───── Text

I’ve earned a bit of a reputation. Fan’s of my books say that in addition to making them laugh, I quite often make them cry too. One book reviewer nicknamed me The Queen of Emotional Writing. But we all know that it takes both rain and sunshine to make a beautiful rainbow, right? Because for most of us, life isn’t perfect. It’s full of complications, unexpected twists, with moments that threaten to tear us apart. But, I truly believe that it’s only when faced with those moments, that you learn who you are, how strong you are and ultimately, come out the other side, changed and a better person.
My recently published novel, The Woman at 72 Derry Lane has without doubt, some raw, visceral and heartbreaking moments. Themes explored include agoraphobia and domestic violence. In fact, at my book launch, my publisher gifted everyone their own personalised book tissues. We’re good like that!
Here’s the thing, I love a good cry. And studies have proven that a soberest reduces stress and improves your mood. So … you’re welcome!
My love of emotional reads started when I was a child. I don’t remember a time when I didn’t read. I can trace my love affair with books back to my some of my earliest memories. Picture books filled with nonsensical, inspired words written by Dr Seuss.
After Seuss came Charlie Bucket, courtesy of my first teacher, Mrs Joyce. Story time in school was magical and I was enraptured by her soft voice as she shared the Charlie and the Chocolate Factory. My stomach grumbled in protest, sympathetic with the Bucket families meagre dinners. And I held my breath and licked my lips as Charlie’s cold fingers opened the scrumptious Wonka bar. I prayed for a miracle, he deserved that golden ticket. And when he got it, I whooped as loudly as Grandpa did.
I adored Enid Blyton and The Faraway Tree series too. Every night I devoured book after book, rereading them until they became battered, thumb worn, dear friends. When Jo, Bessie and Fanny moved to the countryside, our family left London to move back home to middle-of-nowhere-out-in-the-sticks-no-place-like-home-Wexford! We were in it together but despite a lot of time spent climbing trees I never did find a magical land.
As I got older, the themes in the books I read became more complex. With great prose and plot, my heart would become entwined with the heroes plight. While I often laughed out loud at some comic incident, cleverly written by the author, I often became overcome by emotion at moments of huge significance in their lives. Watership Down, Peter Pan, The Secret Garden, Charlotte’s Web and The Velveteen Rabbit are just of the early reads that had me reaching for the tissues.
So many books have deeply affected me, but the first book to render me an emotional mess, was To Kill A Mockingbird. In truth it still does, each time I revisit it. You see, I could identify with Scout and Jem Finch, which might seem strange, as they were growing up in Alabama USA in the depression. A long way from rural Wexford of the 1980’s.
Maybe not so much though.
Because we had a lot in common. We didn’t have much money at home either, Ireland was stuck in a nasty recession.

──────────
───── Dataset

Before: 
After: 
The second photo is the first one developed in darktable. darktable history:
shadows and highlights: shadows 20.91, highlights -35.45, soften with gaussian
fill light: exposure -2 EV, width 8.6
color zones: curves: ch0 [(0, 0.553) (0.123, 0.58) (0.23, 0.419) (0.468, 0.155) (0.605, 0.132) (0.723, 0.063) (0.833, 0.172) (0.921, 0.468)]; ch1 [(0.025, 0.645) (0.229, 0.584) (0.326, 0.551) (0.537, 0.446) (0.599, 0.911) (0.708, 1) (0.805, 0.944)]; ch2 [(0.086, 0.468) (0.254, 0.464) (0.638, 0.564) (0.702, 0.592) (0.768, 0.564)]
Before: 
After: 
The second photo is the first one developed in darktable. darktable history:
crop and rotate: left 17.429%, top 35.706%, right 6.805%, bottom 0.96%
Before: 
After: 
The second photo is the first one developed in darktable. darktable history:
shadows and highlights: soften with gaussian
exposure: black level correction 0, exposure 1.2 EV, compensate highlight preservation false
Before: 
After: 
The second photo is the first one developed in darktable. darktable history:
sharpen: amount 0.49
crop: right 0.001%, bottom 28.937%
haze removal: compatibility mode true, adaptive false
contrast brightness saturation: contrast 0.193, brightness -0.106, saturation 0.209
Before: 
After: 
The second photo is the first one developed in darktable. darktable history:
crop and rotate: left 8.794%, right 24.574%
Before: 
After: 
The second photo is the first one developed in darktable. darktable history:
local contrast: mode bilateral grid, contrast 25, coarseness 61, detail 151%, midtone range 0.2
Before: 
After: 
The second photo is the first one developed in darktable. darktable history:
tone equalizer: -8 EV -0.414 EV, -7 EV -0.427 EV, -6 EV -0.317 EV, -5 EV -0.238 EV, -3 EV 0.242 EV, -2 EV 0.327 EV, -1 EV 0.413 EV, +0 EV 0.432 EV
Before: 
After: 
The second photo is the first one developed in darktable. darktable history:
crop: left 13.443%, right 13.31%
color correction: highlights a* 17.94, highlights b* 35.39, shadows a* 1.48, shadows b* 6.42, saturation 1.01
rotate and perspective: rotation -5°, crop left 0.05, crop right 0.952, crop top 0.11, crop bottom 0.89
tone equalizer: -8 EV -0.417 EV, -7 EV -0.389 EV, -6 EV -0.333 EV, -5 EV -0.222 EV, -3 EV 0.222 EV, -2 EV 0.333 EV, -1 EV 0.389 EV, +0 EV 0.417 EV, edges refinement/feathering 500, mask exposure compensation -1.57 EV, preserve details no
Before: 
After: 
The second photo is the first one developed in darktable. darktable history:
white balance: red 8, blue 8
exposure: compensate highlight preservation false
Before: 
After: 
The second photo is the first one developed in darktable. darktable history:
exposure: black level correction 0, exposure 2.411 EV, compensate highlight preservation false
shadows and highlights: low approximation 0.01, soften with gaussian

──────────

### Task prompt:
According to the text on emotional reading, which book was the first to leave the writer an emotional mess? The lines above were taken from a separate source and have no connection to the text.

### Reply to the task:
To Kill A Mockingbird.